Dolan held the first biodynamic symposium in the U.S. with winegrowers in Australia, California, and France. With son Heath, Dolan purchased the Dark Horse Ranch south of Ukiah and transformed the 156-acre hillside property into a showcase for biodynamic practices. WineBusiness.com said famed biodynamic consultant Alan York created Darkhorse vineyards ‘artfully designed insectary rows. Heath drove tractors running on biofuels, and (Paul) Dolan held biodynamic bootcamps to teach sommeliers about the benefits of biodynamics.”

In 2007, Dolan founded with friend Phil Hurst the Truett-Hurst Wine Company in Sonoma County’s Dry Creek Valley.

Monty Waldin, a leading international organic and biodynamic expert, told WineBusiness.com this week that Dolan preferred to describe himself as a “farmer who happens to make wine in Mendocino County.’

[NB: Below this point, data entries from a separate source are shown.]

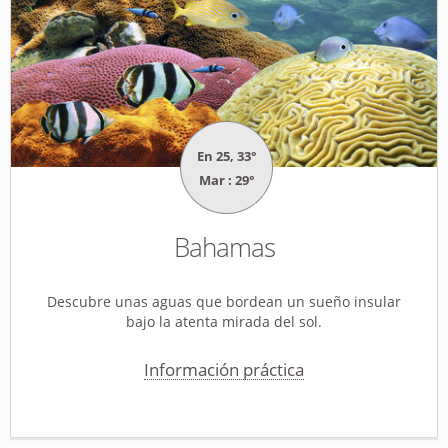
En 25, 33°
Mar : 29°
Bahamas
Descubre unas aguas que bordean un sueño insular
bajo la atenta mirada del sol.
Información práctica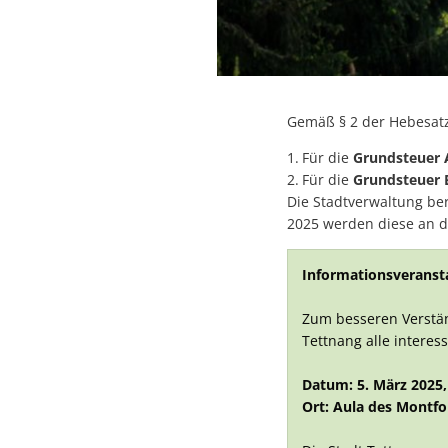
Gemäß § 2 der Hebesatz
Für die
Grundsteuer 
Für die
Grundsteuer 
Die Stadtverwaltung be
2025 werden diese an di
Informationsveranst
Zum besseren Verstän
Tettnang alle intere
Datum: 5. März 2025,
Ort: Aula des Mont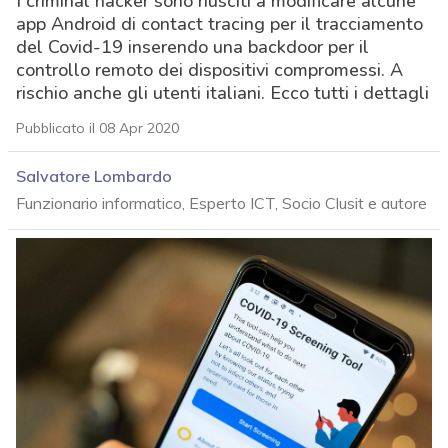
I criminal hacker sono riusciti a modificare alcune
app Android di contact tracing per il tracciamento
del Covid-19 inserendo una backdoor per il
controllo remoto dei dispositivi compromessi. A
rischio anche gli utenti italiani. Ecco tutti i dettagli
Pubblicato il 08 Apr 2020
Salvatore Lombardo
Funzionario informatico, Esperto ICT, Socio Clusit e autore
acy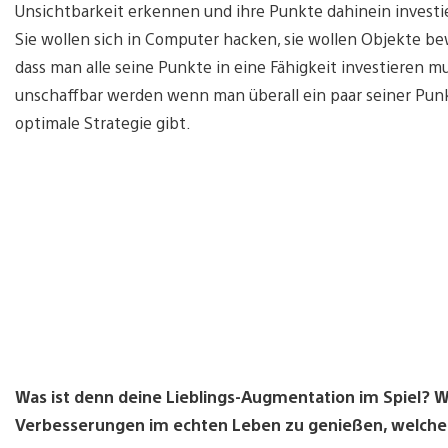
Unsichtbarkeit erkennen und ihre Punkte dahinein investie
Sie wollen sich in Computer hacken, sie wollen Objekte be
dass man alle seine Punkte in eine Fähigkeit investieren mu
unschaffbar werden wenn man überall ein paar seiner Punkt
optimale Strategie gibt.
Was ist denn deine Lieblings-Augmentation im Spiel? W
Verbesserungen im echten Leben zu genießen, welche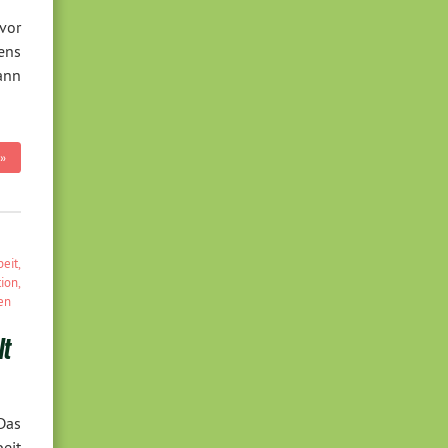
vor
ens
ann
»
beit
,
tion
,
en
lt
 Das
eit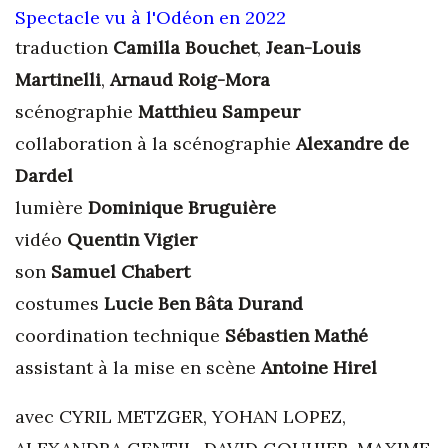
Spectacle vu à l'Odéon en 2022
traduction
Camilla Bouchet
,
Jean-Louis
Martinelli
,
Arnaud Roig-Mora
scénographie
Matthieu Sampeur
collaboration à la scénographie
Alexandre de
Dardel
lumière
Dominique Bruguière
vidéo
Quentin Vigier
son
Samuel Chabert
costumes
Lucie Ben Bâta Durand
coordination technique
Sébastien Mathé
assistant à la mise en scène
Antoine Hirel
avec CYRIL METZGER, YOHAN LOPEZ,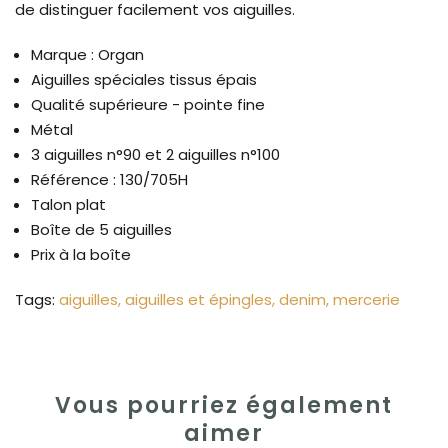
de distinguer facilement vos aiguilles.
Marque : Organ
Aiguilles spéciales tissus épais
Qualité supérieure - pointe fine
Métal
3 aiguilles n°90 et 2 aiguilles n°100
Référence : 130/705H
Talon plat
Boîte de 5 aiguilles
Prix à la boîte
Tags:
aiguilles
aiguilles et épingles
denim
mercerie
Vous pourriez également
aimer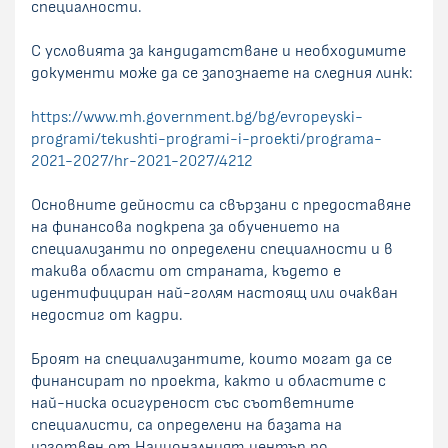
специалности.
С условията за кандидатстване и необходимите
документи може да се запознаете на следния линк:
https://www.mh.government.bg/bg/evropeyski-
programi/tekushti-programi-i-proekti/programa-
2021-2027/hr-2021-2027/4212
Основните дейности са свързани с предоставяне
на финансова подкрепа за обучението на
специализанти по определени специалности и в
такива области от страната, където е
идентифициран най-голям настоящ или очакван
недостиг от кадри.
Броят на специализантите, които могат да се
финансират по проекта, както и областите с
най-ниска осигуреност със съответните
специалисти, са определени на базата на
изготвен от Националният център по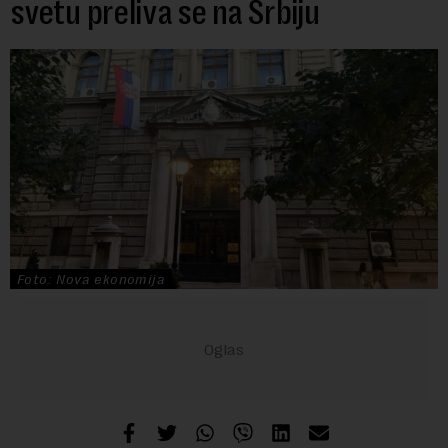
svetu preliva se na Srbiju
Foto: Nova ekonomija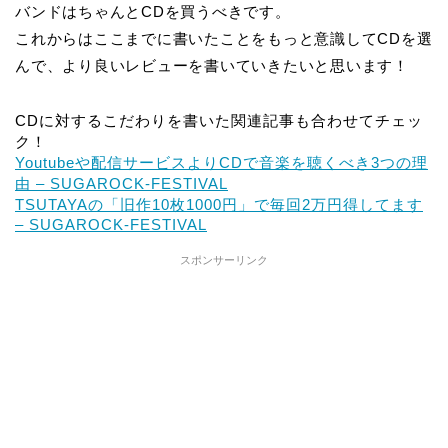
バンドはちゃんとCDを買うべきです。
これからはここまでに書いたことをもっと意識してCDを選
んで、より良いレビューを書いていきたいと思います！
CDに対するこだわりを書いた関連記事も合わせてチェッ
ク！
Youtubeや配信サービスよりCDで音楽を聴くべき3つの理
由 – SUGAROCK-FESTIVAL
TSUTAYAの「旧作10枚1000円」で毎回2万円得してます
– SUGAROCK-FESTIVAL
スポンサーリンク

But Waldin said Dolan’s legacy is much more. “He demystified organics and biodynamics, not least via interesting labels that informed rather than confused consumers.’

Dolan is survived by his wife of 38 years, Diana Fetzer; his children Heath Dolan (Robin), Nya Dolan Kusakabe (Galen), Caia Dolan, and his daughter in law Carly Dolan, a Mendocino County Superior Court judge. He is also survived by grandchildren Megan, Emma, Sadie, Cash, Colin, and Clayton. Son Jason Dolan predeceased him.